— Activity list —
1. In the bifonia description below, turn the paragraph beginning "The rule engine is self-contained" into a short list that keeps its main facts.
2. Carry on the bifonia description below, picking up after its final sentence.
*** Text
Skip to main content

Portuguese heterophonic homograph disambiguation (rule-based + learned)

Project description

bifonia

Pronunciation disambiguation for European-Portuguese heterophonic homographs — words spelled identically whose pronunciation depends on meaning.

sede is thirst (ˈsedɨ, closed e) or a headquarters (ˈsɛdɨ, open e); forma is a mould (ˈfoɾmɐ) or a shape (ˈfɔɾmɐ); molho is sauce (ˈmoʎu) or a bundle (ˈmɔʎu). A text-to-speech front-end that guesses wrong says the wrong word out loud. bifonia picks the right reading — and therefore the right IPA — from context.

from bifonia import tokenize, is_ambiguous, guess_sense, disambiguate

words = tokenize("Tinha tanta sede que bebi a garrafa toda.")
i = words.index("sede")
guess_sense(words, i)    # 'thirst'
disambiguate(words, i)   # 'ˈsedɨ'

Why meaning, not part of speech

The obvious approach — tag the part of speech and pick the pronunciation from it — cannot work when two readings share a POS. sede thirst and seat are both nouns; corte cut and court are both nominal; forma mould and shape likewise. A POS tagger labels them identically and is wrong on the minority reading by construction. bifonia keys every reading on sense (a meaning slug) and resolves the meaning directly.

Two interchangeable engines

engine needs a corpus? how it decides
rules no hand-written context rules + wordlists (.voc)
learned yes per-word Naive-Bayes / averaged-perceptron over context features

The rule engine is self-contained and needs no training data — the right fit for a fork of a low-resource language. The learned models are trained from the labelled corpus and generalise better where enough data exists. guess_sense uses a per-word ensemble: each word is served by whichever engine scores at least as well on held-out data, so the combined system never does worse than the rules alone. Both are pure Python with no heavy runtime dependencies.

The learned engine ships in two forms — a Naive-Bayes model and an averaged perceptron — and guess_sense loads the averaged perceptron by default. The perceptron leads on both the synthetic and the real-world benchmarks and avoids the per-word collapses that Naive-Bayes suffers when correlated features violate its independence assumption; it is warm-started from the Naive-Bayes log-odds, so its weights stay readable as per-sense lexicons. Load the other model explicitly with SenseModel.load(path) if you want to compare.

Accuracy

Sense prediction, measured two ways:

approach synthetic test real-world (OOD)
most-common baseline 52.7% 47.5%
spaCy POS → sense 65.7% 81.4%
Stanza POS → sense 75.5% 82.5%
rules (no corpus) 94.5% 84.6%
Naive-Bayes 98.1% 86.7%
averaged perceptron 99.0% 89.6%
shipped ensemble 96.1% 90.5%

The synthetic column is the held-out split of the generated training corpus, balanced across senses; the OOD column is real sentences from bifonia-pt-homographs-wild. The two columns answer different questions. The synthetic set is balanced, so it exposes how badly POS tagging handles minority readings (a tagger cannot separate two senses that share a part of speech — both score 0% on sede/thirst). Real text is skewed toward the majority readings POS taggers do get right, which lifts them to ~82% — yet the meaning-aware models still win, and the perceptron leads by ~7 points. Reproduce with python benchmark_tagger.py (synthetic) and python benchmark_ood.py (OOD).
******
*** Source material
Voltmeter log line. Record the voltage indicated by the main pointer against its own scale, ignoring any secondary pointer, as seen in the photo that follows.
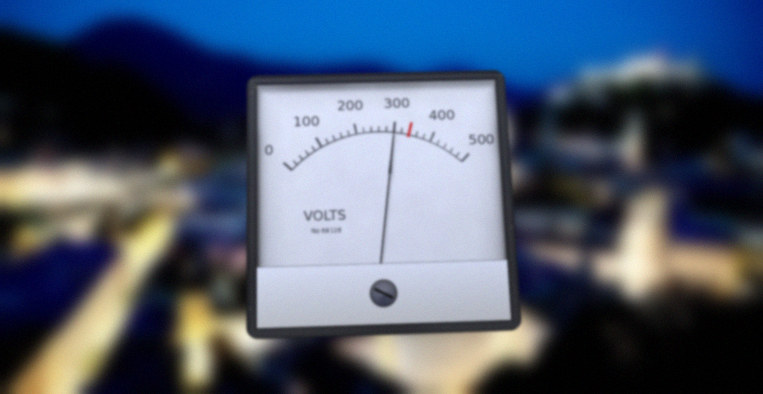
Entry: 300 V
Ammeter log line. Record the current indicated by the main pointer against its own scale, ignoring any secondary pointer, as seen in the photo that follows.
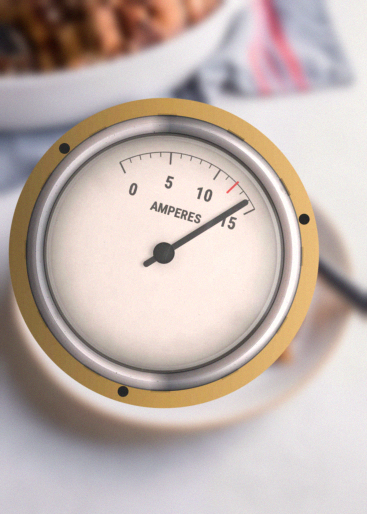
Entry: 14 A
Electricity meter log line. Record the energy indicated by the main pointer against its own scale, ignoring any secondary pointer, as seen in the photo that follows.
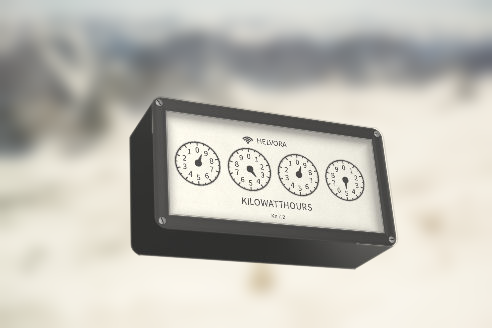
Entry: 9395 kWh
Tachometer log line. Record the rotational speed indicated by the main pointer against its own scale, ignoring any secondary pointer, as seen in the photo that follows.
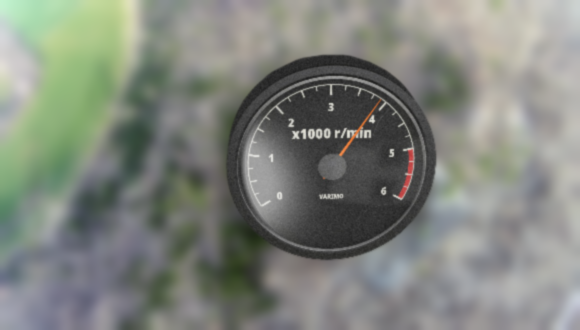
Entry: 3875 rpm
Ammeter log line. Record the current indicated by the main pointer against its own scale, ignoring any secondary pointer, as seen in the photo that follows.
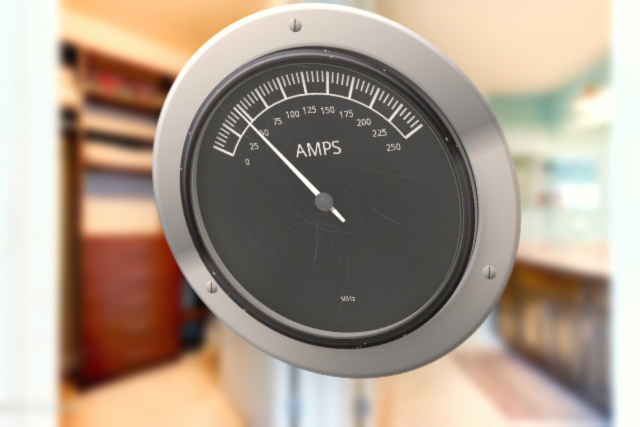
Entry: 50 A
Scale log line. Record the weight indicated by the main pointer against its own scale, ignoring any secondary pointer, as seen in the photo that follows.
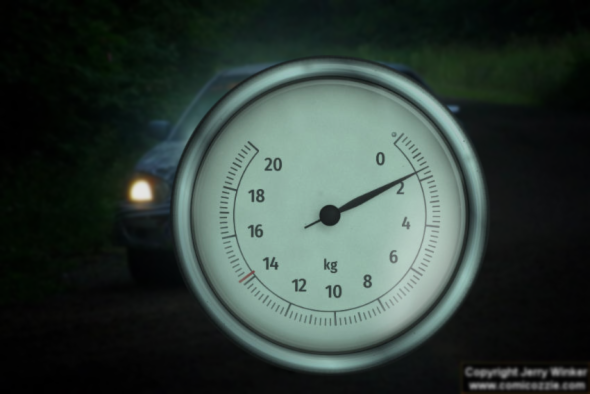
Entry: 1.6 kg
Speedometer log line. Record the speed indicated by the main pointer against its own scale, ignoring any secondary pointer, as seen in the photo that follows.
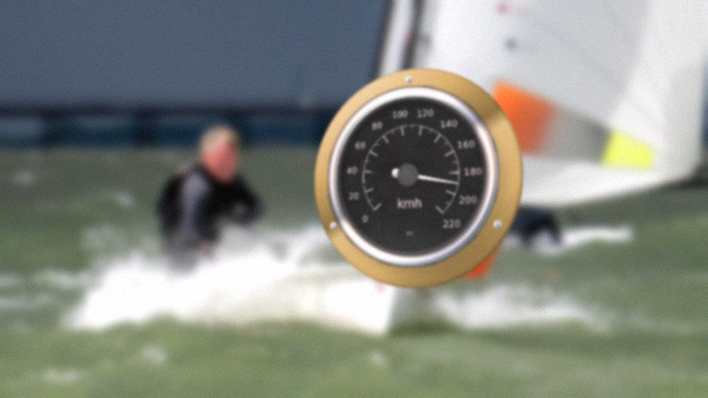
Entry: 190 km/h
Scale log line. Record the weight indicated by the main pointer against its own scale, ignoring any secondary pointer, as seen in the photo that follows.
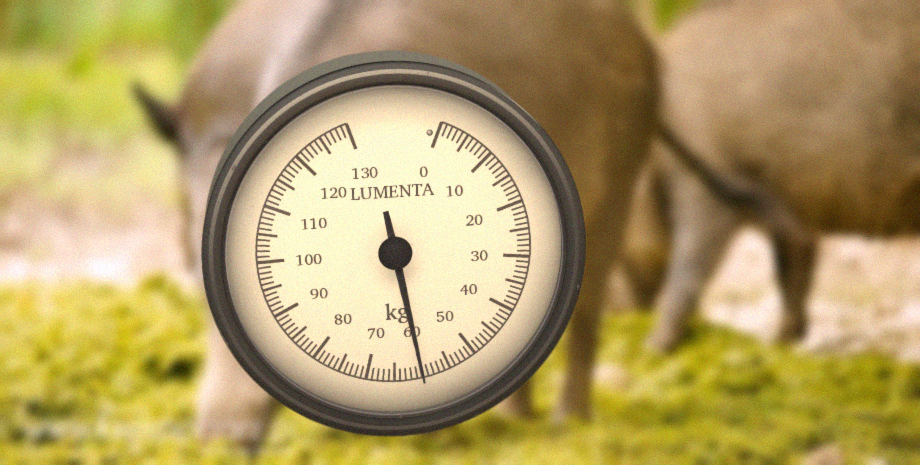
******
— Answers for this exercise —
1.
- The rule engine is self-contained and needs no training data, which makes it well suited to a fork for a low-resource language.
- The learned models are trained on the labelled corpus and generalize better when there is enough data.
- guess_sense uses a per-word ensemble. Each word goes to whichever engine scores at least as well on held-out data, so the combined system is never worse than the rules alone.
- Both engines are pure Python with no heavy runtime dependencies.

2.
Install

pip install -e . --no-deps

No dependencies — pure standard library.

API

from bifonia import (tokenize, is_ambiguous, guess_sense, guess_pos,
                     disambiguate, add_extra_diacritics)

sentence = "Resolveu o problema desta forma simples."
words = tokenize(sentence)
i = words.index("forma")

guess_sense(words, i)              # 'shape'
guess_pos(words, i)                # 'NOUN'   (descriptive)
disambiguate(words, i)             # 'ˈfɔɾmɐ'
disambiguate(words, i, sense="mould")   # 'ˈfoɾmɐ'  (override)
add_extra_diacritics(sentence)     # '...desta fórma simples.'  (acute = open vowel)

add_extra_diacritics rewrites each homograph with a disambiguating diacritic (acute → open vowel, circumflex → closed) that a downstream grapheme-to-phoneme stage can read directly.

Datasets

Both on the Hugging Face Hub, schema {word, sense, pos, ipa, sentence}:

  • bifonia-pt-homographs — 56,891 labelled sentences over 27 words, with stratified train/test splits, for training and synthetic evaluation.
  • bifonia-pt-homographs-wild — real Wikipedia and web sentences, an out-of-distribution test set.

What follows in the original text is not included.